Après près de 500 jours de détention au Venezuela, Jan Darmovzal de retour en Tchéquie
Le 18 janvier, un avion militaire tchèque a atterri à Prague avec à son bord Jan Darmovzal, un ressortissant tchèque détenu depuis près d’un an et demi dans une prison vénézuélienne sous un prétexte que les autorités tchèques ont toujours qualifié d’infondé.
Jan Darmovzal, 35 ans, est originaire de Břeclav. Il a été arrêté le 5 septembre 2024 alors qu’il visitait le Venezuela en tant que touriste. Les autorités vénézuéliennes accusent alors celui qui est par ailleurs réserviste de l’armée tchèque d’être complice, tout comme d’autres ressortissants étrangers, d’un complot visant à assassiner le président de l’époque, Nicolás Maduro, et à renverser le gouvernement – des allégations rejetées par Prague comme étant sans fondement réel.
Quand l’avion militaire officiel affrété par la République tchèque a atterri dimanche soir à 22 heures, à l’aéroport Václav Havel à Prague, c’est pour la famille de Jan Darmovzal et lui-même un calvaire de 500 jours qui s’est définitivement achevé.
« C’est un véritable soulagement surtout après tous les espoirs déçus au cours de cette année et demie. Tout cela était épuisant », confiait vendredi, son père, Ondřej Darmovzal, après l’annonce de sa libération.
Le retour de Jan Darmovzal a été le point d’orgue de semaines d’intenses négociations diplomatiques, menées par le ministère tchèque des Affaires étrangères et alors que vendredi, ce dernier avait annoncé la libération de Jan Darmovzal, soit 13 jours après l’intervention armée des Etats-Unis au Venezuela qui avait donné quelque espoir d’une possible libération des ressortissants étrangers détenus par Caracas.
Selon le ministre des Affaires étrangères, Petr Macinka (Automobilistes), la libération de Jan Darmovzal est aussi la conséquence de la récente évolution politique au Venezuela. « Nous avons saisi une fenêtre diplomatique extrêmement étroite », a expliqué le chef de la diplomatie tchèque à la Télévision tchèque, précisant que Jan Darmovzal avait quitté Caracas à bord d’un avion spécial transportant également d’autres ex-détenus de différentes nationalités.
Si Jan Darmovzal n’a pas encore livré son propre récit, un témoignage clé est venu éclairer ses conditions de détention. Celui de Camilo Castro, un Français emprisonné dans le même centre et libéré avant lui en décembre. Son récit transmis aux parents du Tchèque et publié dimanche par Seznam Zprávy, décrit une réalité carcérale d’une extrême dureté :
« Il a passé les trois premières semaines enfermé dans des conditions terribles. Menotté, seul dans une cellule sans matelas, avec la lumière allumée en permanence, sans couverture. Il faisait un froid glacial à cause de la climatisation. »
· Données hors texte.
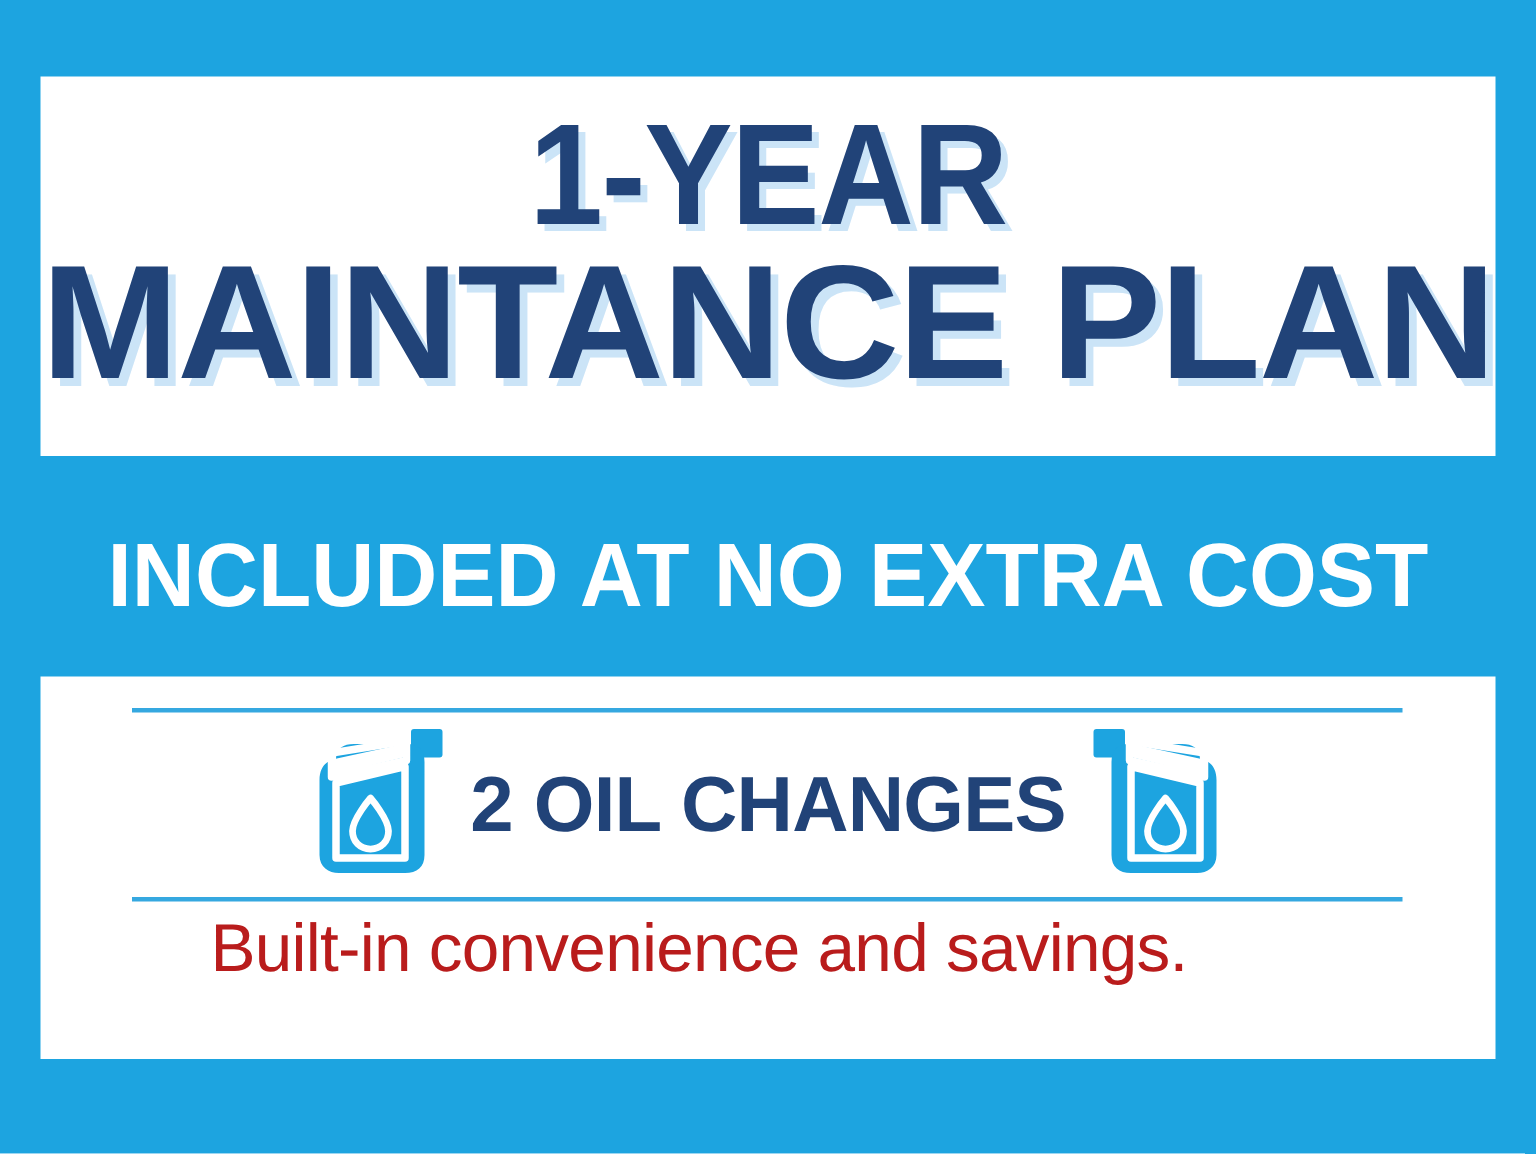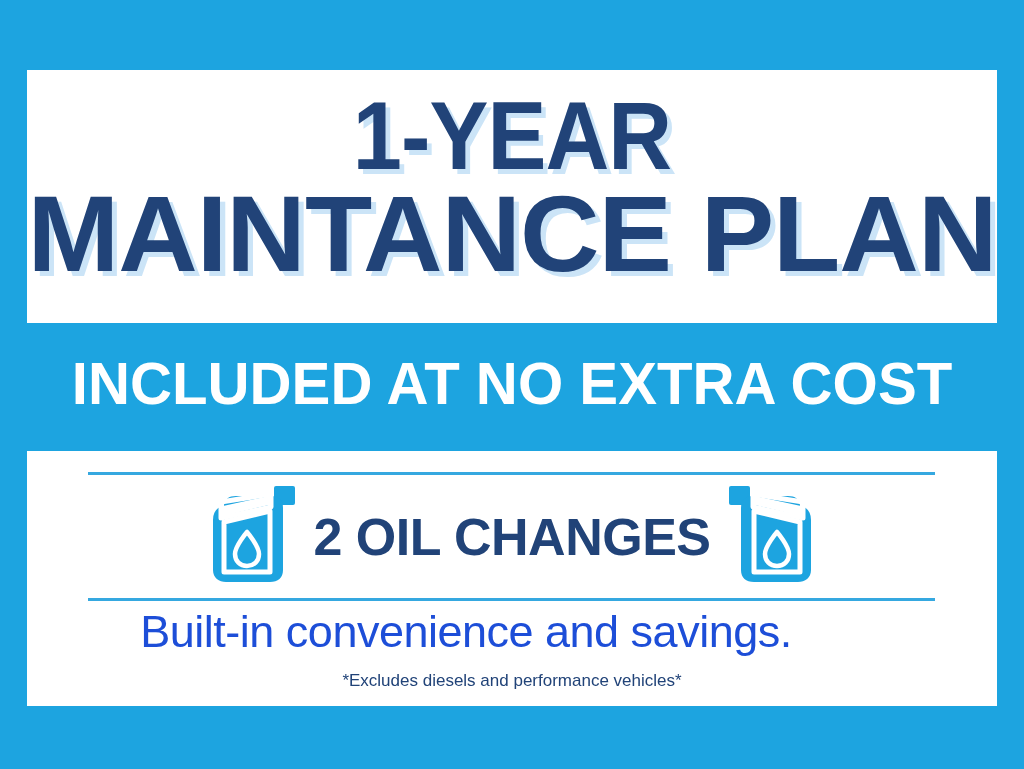"1-YEAR" .headline-band { top: 70px -> 51px }
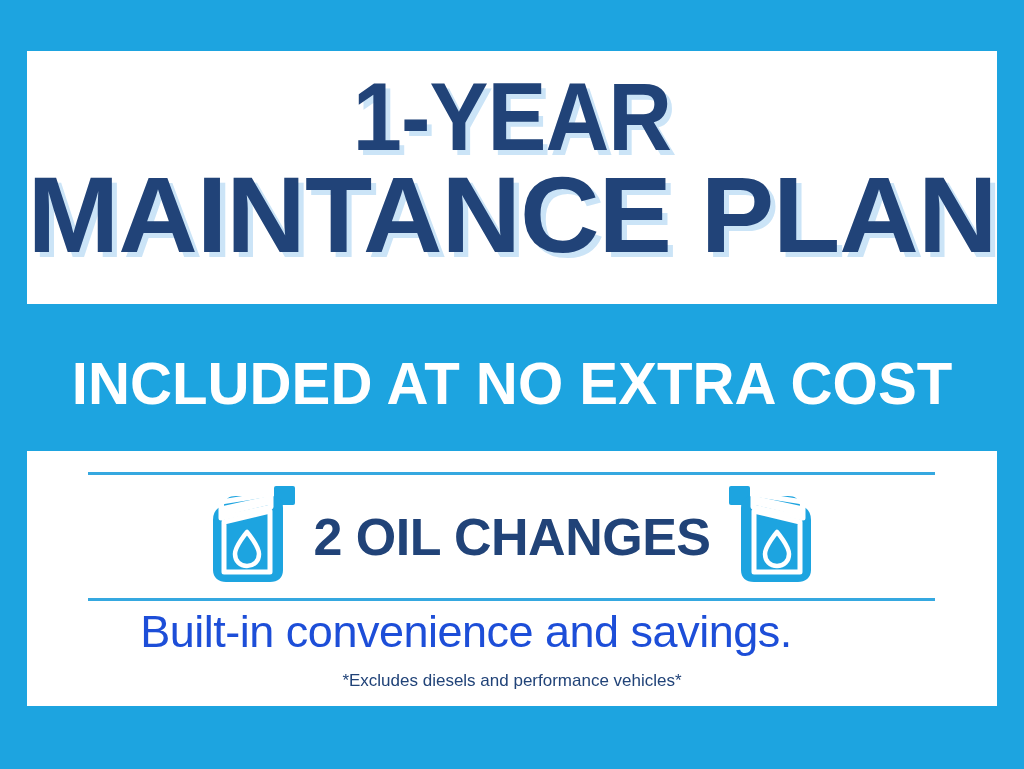"Built-in convenience and savings." .tagline { color: #1d4ed8 -> #b91c1c }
Selon ce témoignage, les détenus se voyaient refuser les conditions hygiéniques de base, étaient soumis à des interrogatoires constants, privés de repères temporels et exposés à des stimulations sonores, notamment de la musique diffusée à très fort volume, jour et nuit.
« La musique était si forte qu’on n’entendait plus rien d’autre. Probablement pour couvrir les cris des autres prisonniers. »
Ces descriptions rejoignent celles d’autres anciens prisonniers étrangers au Venezuela et renforcent les accusations de traitements inhumains, régulièrement formulées par les organisations de défense des droits de l’homme.
L’inquiétude, puis le soulagement de la famille
Pendant toute la durée de la détention, la famille de Jan Darmovzal a vécu dans l’angoisse et l’incertitude, jusqu’au 16 janvier au petit matin, où ses parents ont reçu l’annonce de sa libération par le ministre des Affaires étrangères. L’absence de procédure judiciaire claire, l’impossibilité d’un accès consulaire régulier et le silence des autorités vénézuéliennes ont accentué le sentiment d’impuissance de la famille, mais aussi celui des autorités tchèques. Pendant toute la durée de la détention, la famille n’a eu que des contacts sporadiques avec lui, principalement par appels vidéo étroitement surveillés.
« Psychiquement, il nous a dit qu’il allait bien. Il a puisé de l’énergie en aidant d’autres détenus. On sait que d’autres co-détenus ont fait des tentatives de suicide et qu’il a essayé de les aider », racontait vendredi son père, Oldřich Darmovzal.
Le ministre tchèque des Affaires étrangères, Petr Macinka, a salué « un résultat concret d’efforts diplomatiques intensifs ». A la Télévision tchèque, il a aussi évoqué l’intention de Prague de rétablir des relations diplomatiques avec Caracas, soulignant l’importance d’un dialogue renouvelé, même dans les circonstances délicates actuelles.